* **RECORDS FOR THE EXERCISE**
----------
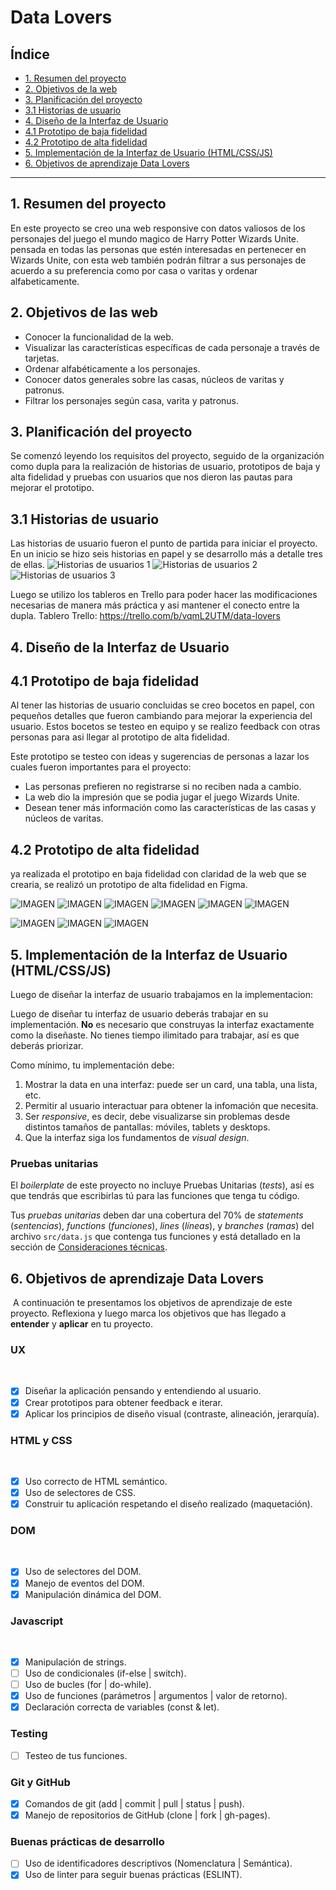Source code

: # Data Lovers

## Índice

* [1. Resumen del proyecto](#1-resumen-del-proyecto)
* [2. Objetivos de la web](#2-objetivos-de-la-web)
* [3. Planificación del proyecto](#3-planificación-del-proyecto)
* [3.1 Historias de usuario](#3.1-Historias-de-usuario)
* [4. Diseño de la Interfaz de Usuario](#4-Diseño-de-la-Interfaz-de-Usuario)
* [4.1 Prototipo de baja fidelidad](#4.1-Prototipo-de-baja-fidelidad)
* [4.2 Prototipo de alta fidelidad](#4.2-Prototipo-de-alta-fidelidad)
* [5. Implementación de la Interfaz de Usuario (HTML/CSS/JS)](#5-Implementación-de-la-Interfaz-de-Usuario-HTML/CSS/JS)
* [6. Objetivos de aprendizaje Data Lovers](#6-Objetivos-de-aprendizaje-Data-Lovers)

***

## 1. Resumen del proyecto
En este proyecto se creo una web responsive con datos valiosos de los personajes del juego el mundo magico de Harry Potter Wizards Unite.
pensada en todas las personas que estén interesadas en pertenecer en Wizards Unite, con esta web también podrán filtrar a sus personajes de acuerdo a su preferencia como por casa o varitas y ordenar alfabeticamente.

## 2. Objetivos de las web
- Conocer la funcionalidad de la web.
- Visualizar las características específicas de cada personaje a través de tarjetas.
- Ordenar alfabéticamente a los personajes.
- Conocer datos generales sobre las casas, núcleos de varitas y patronus.
- Filtrar los personajes según casa, varita y patronus.

## 3. Planificación del proyecto
Se comenzó leyendo los requisitos del proyecto, seguido de la organización como dupla para la realización de historias de usuario, prototipos de baja y alta fidelidad y pruebas con usuarios que nos dieron las pautas para mejorar el prototipo.

## 3.1 Historias de usuario

Las historias de usuario fueron el punto de partida para iniciar el proyecto. En un inicio se hizo seis historias en papel y se desarrollo más a detalle tres de ellas.
![Historias de usuarios 1](src/imagenes/historias1.JPEG) 
![Historias de usuarios 2](src/imagenes/historias2.JPEG)
![Historias de usuarios 3](src/imagenes/historias3.JPEG)

Luego se utilizo los tableros en Trello para poder hacer las modificaciones necesarias de manera más práctica y asi mantener el conecto entre la dupla.
Tablero Trello: https://trello.com/b/vqmL2UTM/data-lovers

## 4. Diseño de la Interfaz de Usuario

## 4.1 Prototipo de baja fidelidad

Al tener las historias de usuario concluidas se creo bocetos en papel, con pequeños detalles que fueron cambiando para mejorar la experiencia del usuario. Estos bocetos se testeo en equipo y se realizo feedback con otras personas para asi llegar al prototipo de alta fidelidad.

Este prototipo se testeo con ideas y sugerencias de personas a lazar los cuales fueron importantes para el proyecto:
- Las personas prefieren no registrarse si no reciben nada a cambio.
- La web dio la impresión que se podia jugar el juego Wizards Unite.
- Desean tener más información como las características de las casas y núcleos de varitas.

## 4.2 Prototipo de alta fidelidad

 ya realizada el prototipo en baja fidelidad con claridad de la web que se crearia, se realizó un prototipo de alta fidelidad en Figma.

![IMAGEN](src/imagenes/prototipoAlta1.jpg)
![IMAGEN](src/imagenes/prototipoAlta2.jpg)
![IMAGEN](src/imagenes/prototipoAlta3.jpg)
![IMAGEN](src/imagenes/prototipoAlta4.jpg)
![IMAGEN](src/imagenes/prototipoAlta5.jpg)
![IMAGEN](src/imagenes/prototipoAlta6.jpg)

![IMAGEN](src/imagenes/prototipoAlta7.jpg)
![IMAGEN](src/imagenes/prototipoAlta8.jpg)
![IMAGEN](src/imagenes/prototipoAlta9.jpg)

## 5. Implementación de la Interfaz de Usuario (HTML/CSS/JS)

Luego de diseñar la interfaz de usuario trabajamos en la implementacion:


Luego de diseñar tu interfaz de usuario deberás trabajar en su implementación.
**No** es necesario que construyas la interfaz exactamente como la diseñaste.
No tienes tiempo ilimitado para trabajar, así es que deberás priorizar.

Como mínimo, tu implementación debe:

1. Mostrar la data en una interfaz: puede ser un card, una tabla, una lista, etc.
2. Permitir al usuario interactuar para obtener la infomación que necesita. <!--filtrar y ordenar la data.-->
3. Ser _responsive_, es decir, debe visualizarse sin problemas desde distintos
   tamaños de pantallas: móviles, tablets y desktops.
4. Que la interfaz siga los fundamentos de _visual design_.

### Pruebas unitarias

El _boilerplate_ de este proyecto no incluye Pruebas Unitarias (_tests_), así es
que  tendrás que escribirlas tú para las funciones que tenga tu código. <!--encargadas de  _procesar_, _filtrar_ y _ordenar_ la data, así como _calcular_
estadísticas.-->

Tus _pruebas unitarias_ deben dar una cobertura del 70% de _statements_
(_sentencias_), _functions_ (_funciones_), _lines_ (_líneas_), y _branches_
(_ramas_) del archivo `src/data.js` que contenga tus funciones y está detallado
en la sección de [Consideraciones técnicas](#srcdatajs).



## 6. Objetivos de aprendizaje Data Lovers
​
A continuación te presentamos los objetivos de aprendizaje de este proyecto. Reflexiona y luego marca los objetivos que has llegado a **entender** y **aplicar** en tu proyecto.
​
### UX
​
- [x] Diseñar la aplicación pensando y entendiendo al usuario.
- [x] Crear prototipos para obtener feedback e iterar.
- [x] Aplicar los principios de diseño visual (contraste, alineación, jerarquía).
​
### HTML y CSS
​
- [x] Uso correcto de HTML semántico.
- [x] Uso de selectores de CSS.
- [x] Construir tu aplicación respetando el diseño realizado (maquetación).
​
### DOM
​
- [x] Uso de selectores del DOM.
- [x] Manejo de eventos del DOM.
- [x] Manipulación dinámica del DOM.
​
### Javascript
​
- [x] Manipulación de strings.
- [ ] Uso de condicionales (if-else | switch).
- [ ] Uso de bucles (for | do-while).	
- [x] Uso de funciones (parámetros | argumentos | valor de retorno).
- [x] Declaración correcta de variables (const & let).
​
### Testing
- [ ] Testeo de tus funciones.
​
### Git y GitHub
- [x] Comandos de git (add | commit | pull | status | push).
- [x] Manejo de repositorios de GitHub (clone | fork | gh-pages).
​
### Buenas prácticas de desarrollo
- [ ] Uso de identificadores descriptivos (Nomenclatura | Semántica).
- [x] Uso de linter para seguir buenas prácticas (ESLINT).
----------
* **THE PROBLEM**
Could you repeat the entries word for word, skipping the pictures they contain?

* **YOUR RESPONSE**
Source code

: # Data Lovers

## Índice

* [1. Resumen del proyecto](#1-resumen-del-proyecto)
* [2. Objetivos de la web](#2-objetivos-de-la-web)
* [3. Planificación del proyecto](#3-planificación-del-proyecto)
* [3.1 Historias de usuario](#3.1-Historias-de-usuario)
* [4. Diseño de la Interfaz de Usuario](#4-Diseño-de-la-Interfaz-de-Usuario)
* [4.1 Prototipo de baja fidelidad](#4.1-Prototipo-de-baja-fidelidad)
* [4.2 Prototipo de alta fidelidad](#4.2-Prototipo-de-alta-fidelidad)
* [5. Implementación de la Interfaz de Usuario (HTML/CSS/JS)](#5-Implementación-de-la-Interfaz-de-Usuario-HTML/CSS/JS)
* [6. Objetivos de aprendizaje Data Lovers](#6-Objetivos-de-aprendizaje-Data-Lovers)

***

## 1. Resumen del proyecto
En este proyecto se creo una web responsive con datos valiosos de los personajes del juego el mundo magico de Harry Potter Wizards Unite.
pensada en todas las personas que estén interesadas en pertenecer en Wizards Unite, con esta web también podrán filtrar a sus personajes de acuerdo a su preferencia como por casa o varitas y ordenar alfabeticamente.

## 2. Objetivos de las web
- Conocer la funcionalidad de la web.
- Visualizar las características específicas de cada personaje a través de tarjetas.
- Ordenar alfabéticamente a los personajes.
- Conocer datos generales sobre las casas, núcleos de varitas y patronus.
- Filtrar los personajes según casa, varita y patronus.

## 3. Planificación del proyecto
Se comenzó leyendo los requisitos del proyecto, seguido de la organización como dupla para la realización de historias de usuario, prototipos de baja y alta fidelidad y pruebas con usuarios que nos dieron las pautas para mejorar el prototipo.

## 3.1 Historias de usuario

Las historias de usuario fueron el punto de partida para iniciar el proyecto. En un inicio se hizo seis historias en papel y se desarrollo más a detalle tres de ellas.
![Historias de usuarios 1](src/imagenes/historias1.JPEG) 
![Historias de usuarios 2](src/imagenes/historias2.JPEG)
![Historias de usuarios 3](src/imagenes/historias3.JPEG)

Luego se utilizo los tableros en Trello para poder hacer las modificaciones necesarias de manera más práctica y asi mantener el conecto entre la dupla.
Tablero Trello: https://trello.com/b/vqmL2UTM/data-lovers

## 4. Diseño de la Interfaz de Usuario

## 4.1 Prototipo de baja fidelidad

Al tener las historias de usuario concluidas se creo bocetos en papel, con pequeños detalles que fueron cambiando para mejorar la experiencia del usuario. Estos bocetos se testeo en equipo y se realizo feedback con otras personas para asi llegar al prototipo de alta fidelidad.

Este prototipo se testeo con ideas y sugerencias de personas a lazar los cuales fueron importantes para el proyecto:
- Las personas prefieren no registrarse si no reciben nada a cambio.
- La web dio la impresión que se podia jugar el juego Wizards Unite.
- Desean tener más información como las características de las casas y núcleos de varitas.

## 4.2 Prototipo de alta fidelidad

 ya realizada el prototipo en baja fidelidad con claridad de la web que se crearia, se realizó un prototipo de alta fidelidad en Figma.

![IMAGEN](src/imagenes/prototipoAlta1.jpg)
![IMAGEN](src/imagenes/prototipoAlta2.jpg)
![IMAGEN](src/imagenes/prototipoAlta3.jpg)
![IMAGEN](src/imagenes/prototipoAlta4.jpg)
![IMAGEN](src/imagenes/prototipoAlta5.jpg)
![IMAGEN](src/imagenes/prototipoAlta6.jpg)

![IMAGEN](src/imagenes/prototipoAlta7.jpg)
![IMAGEN](src/imagenes/prototipoAlta8.jpg)
![IMAGEN](src/imagenes/prototipoAlta9.jpg)

## 5. Implementación de la Interfaz de Usuario (HTML/CSS/JS)

Luego de diseñar la interfaz de usuario trabajamos en la implementacion:


Luego de diseñar tu interfaz de usuario deberás trabajar en su implementación.
**No** es necesario que construyas la interfaz exactamente como la diseñaste.
No tienes tiempo ilimitado para trabajar, así es que deberás priorizar.

Como mínimo, tu implementación debe:

1. Mostrar la data en una interfaz: puede ser un card, una tabla, una lista, etc.
2. Permitir al usuario interactuar para obtener la infomación que necesita. <!--filtrar y ordenar la data.-->
3. Ser _responsive_, es decir, debe visualizarse sin problemas desde distintos
   tamaños de pantallas: móviles, tablets y desktops.
4. Que la interfaz siga los fundamentos de _visual design_.

### Pruebas unitarias

El _boilerplate_ de este proyecto no incluye Pruebas Unitarias (_tests_), así es
que  tendrás que escribirlas tú para las funciones que tenga tu código. <!--encargadas de  _procesar_, _filtrar_ y _ordenar_ la data, así como _calcular_
estadísticas.-->

Tus _pruebas unitarias_ deben dar una cobertura del 70% de _statements_
(_sentencias_), _functions_ (_funciones_), _lines_ (_líneas_), y _branches_
(_ramas_) del archivo `src/data.js` que contenga tus funciones y está detallado
en la sección de [Consideraciones técnicas](#srcdatajs).



## 6. Objetivos de aprendizaje Data Lovers
​
A continuación te presentamos los objetivos de aprendizaje de este proyecto. Reflexiona y luego marca los objetivos que has llegado a **entender** y **aplicar** en tu proyecto.
​
### UX
​
- [x] Diseñar la aplicación pensando y entendiendo al usuario.
- [x] Crear prototipos para obtener feedback e iterar.
- [x] Aplicar los principios de diseño visual (contraste, alineación, jerarquía).
​
### HTML y CSS
​
- [x] Uso correcto de HTML semántico.
- [x] Uso de selectores de CSS.
- [x] Construir tu aplicación respetando el diseño realizado (maquetación).
​
### DOM
​
- [x] Uso de selectores del DOM.
- [x] Manejo de eventos del DOM.
- [x] Manipulación dinámica del DOM.
​
### Javascript
​
- [x] Manipulación de strings.
- [ ] Uso de condicionales (if-else | switch).
- [ ] Uso de bucles (for | do-while).	
- [x] Uso de funciones (parámetros | argumentos | valor de retorno).
- [x] Declaración correcta de variables (const & let).
​
### Testing
- [ ] Testeo de tus funciones.
​
### Git y GitHub
- [x] Comandos de git (add | commit | pull | status | push).
- [x] Manejo de repositorios de GitHub (clone | fork | gh-pages).
​
### Buenas prácticas de desarrollo
- [ ] Uso de identificadores descriptivos (Nomenclatura | Semántica).
- [x] Uso de linter para seguir buenas prácticas (ESLINT).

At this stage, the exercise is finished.